*GIVEN REQUEST*
Answer these questions from the megalodon interview, one per line:
(a) How deep can orcas descend?
(b) How many feet of shark are there for every inch of tooth?
(c) What is the best kind of energy source in the ocean?

*READING PASSAGE*
☆ ☆ ☆
Q: Do you know how the megalodon became extinct? What was the reason for that — the weather or lack of food? 

S.A: That’s a great question because these weren’t dinosaurs that died off 65 million years ago when an asteroid struck the planet. These were creatures that  were around the miocene period which is about 30 million years ago up until fairly recently. It remains a mystery why these apex predators would have died off. There was plenty of food, plenty of whales for them to eat. The great whites were not a threat.

One threat that was there were orca packs which could take out a single megalodon. But the megalodon simply had to go deep to avoid orcas which can only descend to about a thousand feet or even less. So the answer is in that statement — to escape threats on the surface, the megalodons went way deep as in the Mariana Trench. We’ve only explored 5% of our oceans and less than 1% of our deep water. Anything could be down there. We simply have no idea.

Q: The megalodon is considered one of the largest predator fish in history. Their size is mostly known only from fragmentary remains, such as those estimated from their teeth. The appearance and large size is still unknown. 

S.A : This is a great white tooth. The tooth measures from the point to the longest root is about an inch and a half. So, they say, there’s about 10 feet of shark for every inch of a tooth. This shark would have been about 15 feet long. Now here’s one from a megalodon.

Q: It’s like four or five times bigger than that.

SA: An inch of tooth equals 10 feet of shark. This is about six to six and a half inches. We’re looking at about a 60- to 70-foot shark here. And the sides. It’s too tiny to see, but these sides are all serrated like a knife. You have the point here. You have the serration. Now, this is a bottom tooth. The difference between a bottom tooth and a top tooth is the thickness of the shape of it. The bottom teeth are more like forks. They’re more pointy. Top teeth are like bludgeons. So it captures it like a fork and then the top tooth comes down and smashes it.

Q: Wow, once a megalodon took a bite out of a whale, it would just take one bite to kill them easily. 

S.A : It does a lot of damage.

Q: The megalodon lived all over the world. They spread around the ocean, and were likely to target a small whale, seal or sea turtles and other large animals. I was really surprised that they were eating whales even if it’s a small sized one.  It’s a huge animal even if you know the size of whale. 

S.A : You have to realize a whale is not a predator. A baleen whale is not a predator. It doesn’t have any defense against a megalodon. The megalodon doesn’t have to eat it in one bite, it just has to wound it to kill it. You can do that by tearing off its pectoral fin, or a bite to its abdomen. Whales are great for a megalodon because it’s very fat and fat is the best kind of energy source in the ocean. It burns easily and lasts a long time. The megalodon has to eat something that’s got enough resources of energy in it and fat is the best source for it to take care of itself.
☆ ☆ ☆
*LISTED RECORDS*
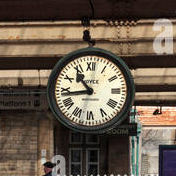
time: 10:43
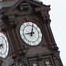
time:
☆ ☆ ☆
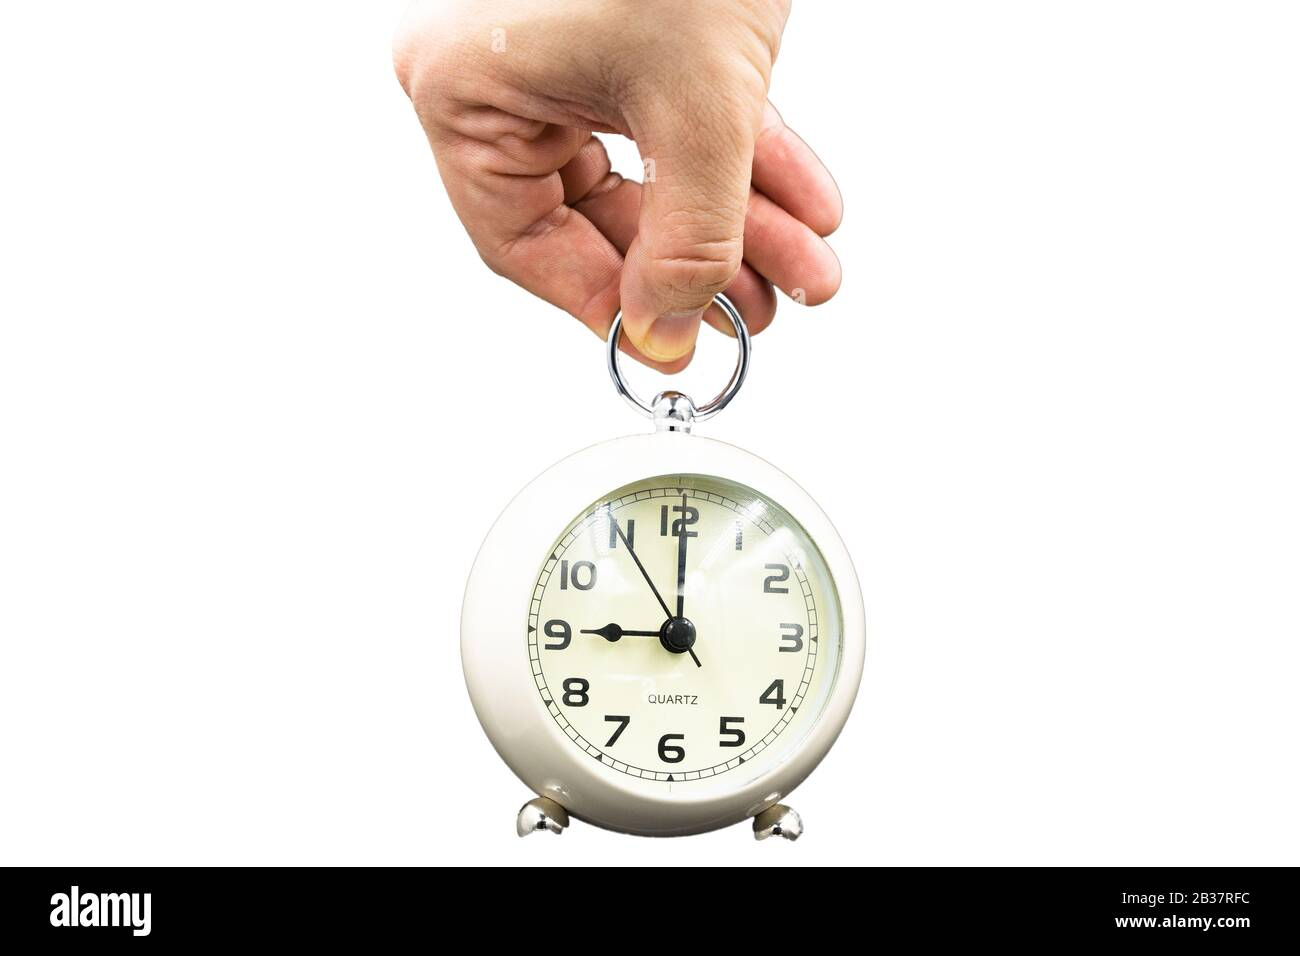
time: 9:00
☆ ☆ ☆
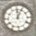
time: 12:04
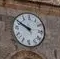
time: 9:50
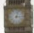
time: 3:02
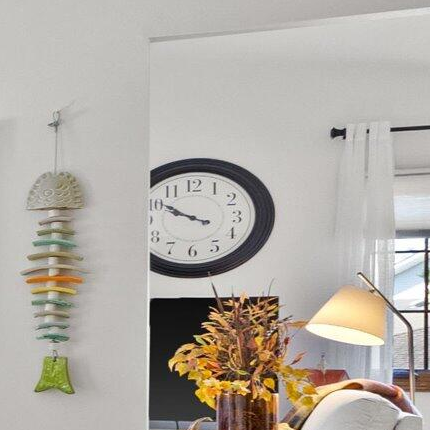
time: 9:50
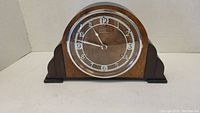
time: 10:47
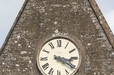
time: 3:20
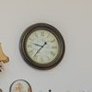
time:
☆ ☆ ☆
*COMPLETED EXERCISE*
(a) About a thousand feet or even less.
(b) About 10 feet.
(c) Fat.